* [Required work]: Continue the news transcript about protests, picking up after its last sentence.

* [Passage]:
════════════════
Let's get them over with. Today in Washington, D.C., a group of Proud Boys and Oath Keepers, two pro-Trump paramilitary groups, gathered outside the Capitol to celebrate the January 6th pardons and to announce a new lawsuit-slash-cryptocurrency fundraising scheme.
Oh, but look, someone showed up to spoil it. Specifically, two people showed up to spoil it.
Two women showed up on their own, one with a whistle and one with a bullhorn, and they just decided that the two of them, they were not going to let the Proud Boys get through it. This fight is not over.
It's only begun. We will hold responsible to account and we will never stop fighting for the truth, for liberty and for justice.
And so also there's somebody screaming, Proud Boys. That is former Proud Boys leader Enrique Tarrio at the end of this event today.
He was actually arrested and taken away by Capitol Police for allegedly assaulting one of those women as she tried to record him with her phone. Protest comes in all shapes and sizes.
It can sometimes be a huge crowd of people in front of, you know, SpaceX headquarters or the CFPB. Sometimes it can be two women with a whistle and a bullhorn who will not give up.
Today in Asheville, North Carolina, people showed up to protest the Trump administration's firing of federal workers. They got a big crowd in Asheville at the federal courthouse there.
We're also seeing more people show up at town halls to question their members of Congress. Last night, we showed you part of a town hall that was held in Roswell, Georgia, by Republican Congressman Rich McCormick.
I want you to see a little bit more from that. Watch this.
Workers from the nuclear work group, the NNSA, our nuclear stockpile, and CDC workers working on the bird flu being fired by Doge and then having to be rehired when someone realizes, oh we need those people why are you now it is a supposedly conservative party taking such a radical and extremist and sloppy approach to this you have to do more or less in order to survive i understand trying to do more with less that's reasonable what's not reasonable is taking this chainsaw approach, which they obviously admit when they fired these people and then decided, oh, we fired the wrong people. We got to bring them back in.
Why is this being jammed down the pipe so brushed and slobbily? Crowd goes wild. So that was Roswell, Georgia last night.
════════════════
* [Extracted entries]:
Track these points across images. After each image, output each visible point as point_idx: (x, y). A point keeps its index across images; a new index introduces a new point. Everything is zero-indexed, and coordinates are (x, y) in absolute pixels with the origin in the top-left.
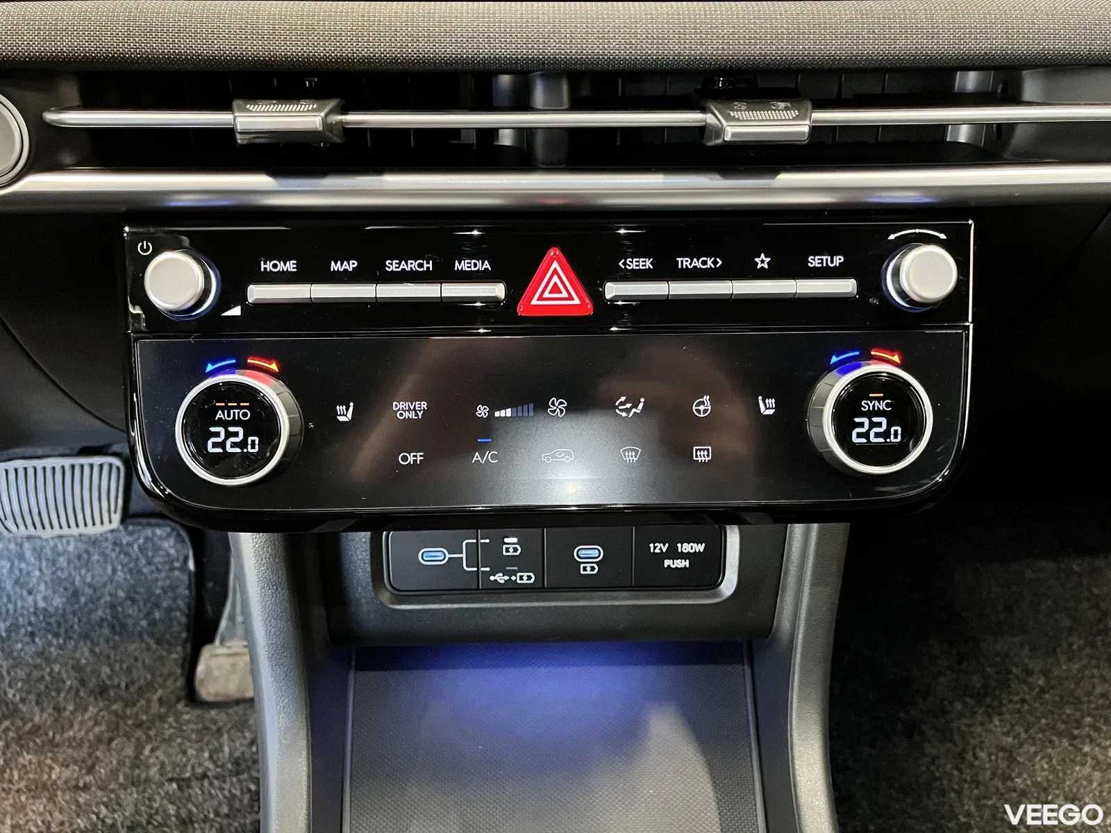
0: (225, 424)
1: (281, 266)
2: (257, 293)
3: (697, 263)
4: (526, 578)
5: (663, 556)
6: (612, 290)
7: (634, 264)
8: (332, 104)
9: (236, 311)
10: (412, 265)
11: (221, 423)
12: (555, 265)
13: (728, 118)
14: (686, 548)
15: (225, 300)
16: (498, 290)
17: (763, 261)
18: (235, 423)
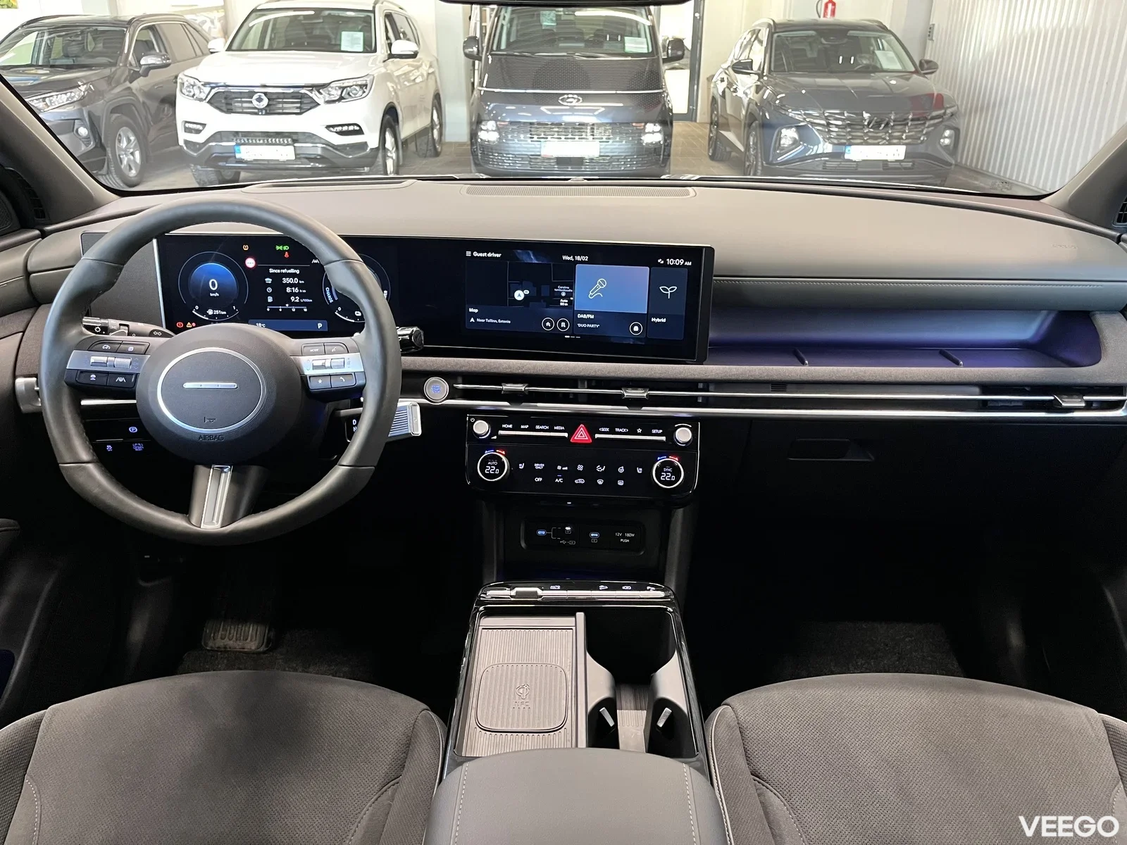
0: (490, 465)
1: (508, 426)
2: (501, 432)
3: (621, 430)
4: (572, 543)
5: (620, 537)
6: (597, 436)
7: (603, 430)
8: (526, 385)
9: (495, 437)
10: (543, 427)
11: (489, 465)
12: (582, 429)
13: (626, 392)
14: (628, 535)
15: (491, 435)
16: (566, 435)
17: (639, 431)
18: (493, 465)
════════════════
* [Written answer]:
This was a teletown hall, telephone town hall. Also last night, this was Republican Congresswoman Stephanie Bice of Oklahoma.
I'm a registered Republican voter, retired active army officer. How can you tell me that Doge, with some college whiz kids from a computer terminal in Washington,

D.C., without even getting out into the field after about a week or maybe two, has determined that it's okay to cut veterans' benefits? I think a couple things. Let me give you an example.
Did you know that the VA was in charge of payments for illegals for housing? Basically, the VA said... No, I'd like for you to send me...
Could you send me that reference so I could research that? Because no, I'm not aware of that. And I would tell you that that's a red herring, a false flag.
If you're throwing that kind of political stuff up, trying to cut veterans benefits, that's very alarming to me. Registered Republican voter, retired active Army officer.
That is the kind of reaction these members are facing, even from Republican voters in Republican districts. This was the scene in West Bend, Wisconsin, with Republican Congressman Scott Fitzgerald.
Watch. When will you stand up to them and say that is enough?

The end result of the fraud and abuse that has been discovered already. That is a congressman coming to terms with his constituents, West Bend, Wisconsin.
About an hour away in Oshkosh, Wisconsin, another Republican congressman, Glenn Grofman, also getting an earful.

President Trump has issued a lot of executive orders.

I think by and large, this is moving very quickly compared to other administrations.

And I think across the board, he's done some very good things. I think.

He's gotten rid of birthright citizenship illegal as hell that's illegal as hell we are seeing this kind of thing all across the country and it is interesting it. It is Republicans having to face this from their constituents.
But you're also seeing Democrats who are largely of one mind with their constituents, but they are getting pushed to fight harder. Congressman Paul Tonko is a Democrat from New York.
He represents the area around Albany, New York. This week, Congressman Tonko held a town hall.
You might have seen this clip going around, but if you haven't seen it, you will want to. Watch this.
I saw you on TV at NOAA. I saw you on TV at the Department of Education.
What I'm saying is this. Somebody asked you what your red line was, and you said that the time is always right to God.
Does that mean the red line has already been crossed?

Because I think it has. If you ask us to show up,

Congressman Tango, we will

show up.

In that.

In that.

The Pacific

let's go. We can't

make the protocol. They're not playing

in the right of the rules.

That is right. We have to conclude this.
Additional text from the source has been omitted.